Saved entries
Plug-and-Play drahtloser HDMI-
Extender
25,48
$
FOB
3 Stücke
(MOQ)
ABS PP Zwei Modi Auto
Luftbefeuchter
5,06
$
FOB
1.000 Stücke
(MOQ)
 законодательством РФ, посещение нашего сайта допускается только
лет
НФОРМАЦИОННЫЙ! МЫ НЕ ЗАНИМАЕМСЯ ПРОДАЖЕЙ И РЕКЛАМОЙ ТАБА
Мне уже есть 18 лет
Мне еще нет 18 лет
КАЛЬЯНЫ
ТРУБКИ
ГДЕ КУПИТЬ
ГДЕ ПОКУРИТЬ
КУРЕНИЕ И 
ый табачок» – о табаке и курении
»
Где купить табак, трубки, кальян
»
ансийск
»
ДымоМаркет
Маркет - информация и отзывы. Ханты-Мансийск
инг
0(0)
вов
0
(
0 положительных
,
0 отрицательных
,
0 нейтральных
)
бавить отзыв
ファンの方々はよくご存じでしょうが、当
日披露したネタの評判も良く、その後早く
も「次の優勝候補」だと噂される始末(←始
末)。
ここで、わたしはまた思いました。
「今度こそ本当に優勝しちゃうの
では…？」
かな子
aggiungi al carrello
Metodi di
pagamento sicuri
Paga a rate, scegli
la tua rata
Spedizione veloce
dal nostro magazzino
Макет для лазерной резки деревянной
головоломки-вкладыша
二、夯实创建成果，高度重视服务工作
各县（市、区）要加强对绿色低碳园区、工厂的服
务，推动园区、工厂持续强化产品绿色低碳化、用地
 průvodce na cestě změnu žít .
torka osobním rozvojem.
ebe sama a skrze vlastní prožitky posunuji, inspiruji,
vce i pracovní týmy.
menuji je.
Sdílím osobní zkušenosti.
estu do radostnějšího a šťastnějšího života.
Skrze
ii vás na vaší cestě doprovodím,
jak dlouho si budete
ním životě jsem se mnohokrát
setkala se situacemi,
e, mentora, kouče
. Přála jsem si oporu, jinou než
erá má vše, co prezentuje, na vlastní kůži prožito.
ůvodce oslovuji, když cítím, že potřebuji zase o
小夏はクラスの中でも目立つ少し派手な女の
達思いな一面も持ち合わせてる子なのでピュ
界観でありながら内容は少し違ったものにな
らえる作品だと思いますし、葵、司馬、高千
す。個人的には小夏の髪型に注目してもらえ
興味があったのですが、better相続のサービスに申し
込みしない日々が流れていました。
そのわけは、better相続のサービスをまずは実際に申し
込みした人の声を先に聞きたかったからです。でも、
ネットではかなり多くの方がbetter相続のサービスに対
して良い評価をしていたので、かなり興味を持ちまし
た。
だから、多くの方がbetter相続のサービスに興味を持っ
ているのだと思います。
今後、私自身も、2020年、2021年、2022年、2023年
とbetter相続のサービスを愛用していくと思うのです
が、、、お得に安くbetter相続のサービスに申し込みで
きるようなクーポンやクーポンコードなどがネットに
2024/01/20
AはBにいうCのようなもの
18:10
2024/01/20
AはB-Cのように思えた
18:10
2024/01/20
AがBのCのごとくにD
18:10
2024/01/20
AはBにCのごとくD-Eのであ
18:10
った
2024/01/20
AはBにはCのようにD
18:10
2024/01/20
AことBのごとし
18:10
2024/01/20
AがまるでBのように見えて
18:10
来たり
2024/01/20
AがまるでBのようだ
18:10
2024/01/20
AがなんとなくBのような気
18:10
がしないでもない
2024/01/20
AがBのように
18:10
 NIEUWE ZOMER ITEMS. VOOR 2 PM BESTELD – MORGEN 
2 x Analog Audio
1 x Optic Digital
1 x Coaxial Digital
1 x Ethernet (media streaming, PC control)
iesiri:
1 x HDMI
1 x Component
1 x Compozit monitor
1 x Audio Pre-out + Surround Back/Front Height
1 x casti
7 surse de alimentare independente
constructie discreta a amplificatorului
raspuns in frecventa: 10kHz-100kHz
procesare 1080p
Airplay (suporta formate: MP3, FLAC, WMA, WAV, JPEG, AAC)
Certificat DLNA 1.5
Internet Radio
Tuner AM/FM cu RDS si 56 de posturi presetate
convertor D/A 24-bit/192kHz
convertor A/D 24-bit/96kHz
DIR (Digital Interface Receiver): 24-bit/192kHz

TASK DIRECTIONS:
Output all entries again exactly; no line may be altered.

REPLY:
Plug-and-Play drahtloser HDMI-
Extender
25,48
$
FOB
3 Stücke
(MOQ)
ABS PP Zwei Modi Auto
Luftbefeuchter
5,06
$
FOB
1.000 Stücke
(MOQ)
 законодательством РФ, посещение нашего сайта допускается только
лет
НФОРМАЦИОННЫЙ! МЫ НЕ ЗАНИМАЕМСЯ ПРОДАЖЕЙ И РЕКЛАМОЙ ТАБА
Мне уже есть 18 лет
Мне еще нет 18 лет
КАЛЬЯНЫ
ТРУБКИ
ГДЕ КУПИТЬ
ГДЕ ПОКУРИТЬ
КУРЕНИЕ И 
ый табачок» – о табаке и курении
»
Где купить табак, трубки, кальян
»
ансийск
»
ДымоМаркет
Маркет - информация и отзывы. Ханты-Мансийск
инг
0(0)
вов
0
(
0 положительных
,
0 отрицательных
,
0 нейтральных
)
бавить отзыв
ファンの方々はよくご存じでしょうが、当
日披露したネタの評判も良く、その後早く
も「次の優勝候補」だと噂される始末(←始
末)。
ここで、わたしはまた思いました。
「今度こそ本当に優勝しちゃうの
では…？」
かな子
aggiungi al carrello
Metodi di
pagamento sicuri
Paga a rate, scegli
la tua rata
Spedizione veloce
dal nostro magazzino
Макет для лазерной резки деревянной
головоломки-вкладыша
二、夯实创建成果，高度重视服务工作
各县（市、区）要加强对绿色低碳园区、工厂的服
务，推动园区、工厂持续强化产品绿色低碳化、用地
 průvodce na cestě změnu žít .
torka osobním rozvojem.
ebe sama a skrze vlastní prožitky posunuji, inspiruji,
vce i pracovní týmy.
menuji je.
Sdílím osobní zkušenosti.
estu do radostnějšího a šťastnějšího života.
Skrze
ii vás na vaší cestě doprovodím,
jak dlouho si budete
ním životě jsem se mnohokrát
setkala se situacemi,
e, mentora, kouče
. Přála jsem si oporu, jinou než
erá má vše, co prezentuje, na vlastní kůži prožito.
ůvodce oslovuji, když cítím, že potřebuji zase o
小夏はクラスの中でも目立つ少し派手な女の
達思いな一面も持ち合わせてる子なのでピュ
界観でありながら内容は少し違ったものにな
らえる作品だと思いますし、葵、司馬、高千
す。個人的には小夏の髪型に注目してもらえ
興味があったのですが、better相続のサービスに申し
込みしない日々が流れていました。
そのわけは、better相続のサービスをまずは実際に申し
込みした人の声を先に聞きたかったからです。でも、
ネットではかなり多くの方がbetter相続のサービスに対
して良い評価をしていたので、かなり興味を持ちまし
た。
だから、多くの方がbetter相続のサービスに興味を持っ
ているのだと思います。
今後、私自身も、2020年、2021年、2022年、2023年
とbetter相続のサービスを愛用していくと思うのです
が、、、お得に安くbetter相続のサービスに申し込みで
きるようなクーポンやクーポンコードなどがネットに
2024/01/20
AはBにいうCのようなもの
18:10
2024/01/20
AはB-Cのように思えた
18:10
2024/01/20
AがBのCのごとくにD
18:10
2024/01/20
AはBにCのごとくD-Eのであ
18:10
った
2024/01/20
AはBにはCのようにD
18:10
2024/01/20
AことBのごとし
18:10
2024/01/20
AがまるでBのように見えて
18:10
来たり
2024/01/20
AがまるでBのようだ
18:10
2024/01/20
AがなんとなくBのような気
18:10
がしないでもない
2024/01/20
AがBのように
18:10
 NIEUWE ZOMER ITEMS. VOOR 2 PM BESTELD – MORGEN 
2 x Analog Audio
1 x Optic Digital
1 x Coaxial Digital
1 x Ethernet (media streaming, PC control)
iesiri:
1 x HDMI
1 x Component
1 x Compozit monitor
1 x Audio Pre-out + Surround Back/Front Height
1 x casti
7 surse de alimentare independente
constructie discreta a amplificatorului
raspuns in frecventa: 10kHz-100kHz
procesare 1080p
Airplay (suporta formate: MP3, FLAC, WMA, WAV, JPEG, AAC)
Certificat DLNA 1.5
Internet Radio
Tuner AM/FM cu RDS si 56 de posturi presetate
convertor D/A 24-bit/192kHz
convertor A/D 24-bit/96kHz
DIR (Digital Interface Receiver): 24-bit/192kHz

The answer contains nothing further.